What exactly are the differences and which is preferred?
It will depend on your purpose. If interoperability with other systems is important then it seems rawurlencode is the way to go. The one exception is legacy systems which expect the query string to follow form-encoding style of spaces encoded as + instead of %20 (in which case you need urlencode).
rawurlencode follows RFC 1738 prior to PHP 5.3.0 and RFC 3986 afterwards (see http://us2.php.net/manual/en/function.rawurlencode.php)
Returns a string in which all non-alphanumeric characters except -_.~ have been replaced with a percent (%) sign followed by two hex digits. This is the encoding described in » RFC 3986 for protecting literal characters from being interpreted as special URL delimiters, and for protecting URLs from being mangled by transmission media with character conversions (like some email systems).
Note on RFC 3986 vs 1738. rawurlencode prior to php 5.3 encoded the tilde character (~
) according to RFC 1738. As of PHP 5.3, however, rawurlencode follows RFC 3986 which does not require encoding tilde characters.

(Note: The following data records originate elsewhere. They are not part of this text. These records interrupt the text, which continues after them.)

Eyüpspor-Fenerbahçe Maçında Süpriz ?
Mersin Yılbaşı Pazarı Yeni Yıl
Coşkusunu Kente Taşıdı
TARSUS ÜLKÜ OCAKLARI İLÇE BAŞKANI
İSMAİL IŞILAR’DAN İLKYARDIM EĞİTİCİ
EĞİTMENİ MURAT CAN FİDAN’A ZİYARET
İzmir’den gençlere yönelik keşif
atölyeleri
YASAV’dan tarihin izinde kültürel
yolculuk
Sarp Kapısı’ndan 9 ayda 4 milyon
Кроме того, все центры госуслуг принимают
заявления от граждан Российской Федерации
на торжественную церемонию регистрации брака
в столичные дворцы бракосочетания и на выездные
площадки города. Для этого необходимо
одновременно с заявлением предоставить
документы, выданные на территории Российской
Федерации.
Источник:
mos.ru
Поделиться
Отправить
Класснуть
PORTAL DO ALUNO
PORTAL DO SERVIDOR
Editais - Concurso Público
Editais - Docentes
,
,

urlencode encodes spaces as plus signs (not as %20
as done in rawurlencode)(see http://us2.php.net/manual/en/function.urlencode.php)
Returns a string in which all non-alphanumeric characters except -_. have been replaced with a percent (%) sign followed by two hex digits and spaces encoded as plus (+) signs. It is encoded the same way that the posted data from a WWW form is encoded, that is the same way as in application/x-www-form-urlencoded media type. This differs from the » RFC 3986 encoding (see rawurlencode()) in that for historical reasons, spaces are encoded as plus (+) signs.

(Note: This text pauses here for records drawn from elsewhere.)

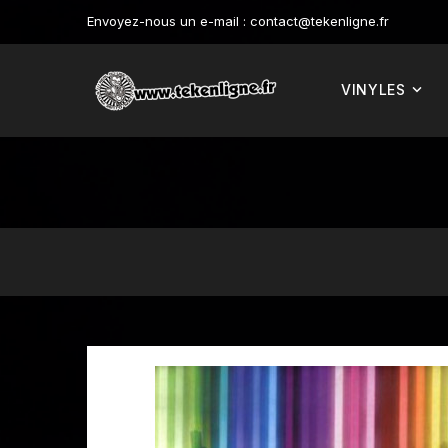
Envoyez-nous un e-mail :
contact@tekenligne.fr
VINYLES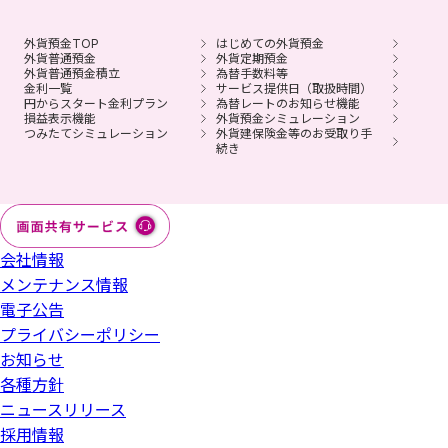
外貨預金TOP
はじめての外貨預金
外貨普通預金
外貨定期預金
外貨普通預金積立
為替手数料等
金利一覧
サービス提供日（取扱時間）
円からスタート金利プラン
為替レートのお知らせ機能
損益表示機能
外貨預金シミュレーション
つみたてシミュレーション
外貨建保険金等のお受取り手
続き
会社情報
メンテナンス情報
電子公告
プライバシーポリシー
お知らせ
各種方針
ニュースリリース
採用情報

This corresponds to the definition for application/x-www-form-urlencoded in RFC 1866.
Additional Reading:
You may also want to see the discussion at http://bytes.com/groups/php/5624-urlencode-vs-rawurlencode.

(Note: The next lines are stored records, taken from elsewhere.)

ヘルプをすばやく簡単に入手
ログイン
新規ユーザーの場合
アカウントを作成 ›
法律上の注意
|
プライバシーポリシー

Also, RFC 2396 is worth a look. RFC 2396 defines valid URI syntax. The main part we're interested in is from 3.4 Query Component:
Within a query component, the characters
";", "/", "?", ":", "@",
are reserved.
"&", "=", "+", ",", and "$"
As you can see, the +
is a reserved character in the query string and thus would need to be encoded as per RFC 3986 (as in rawurlencode).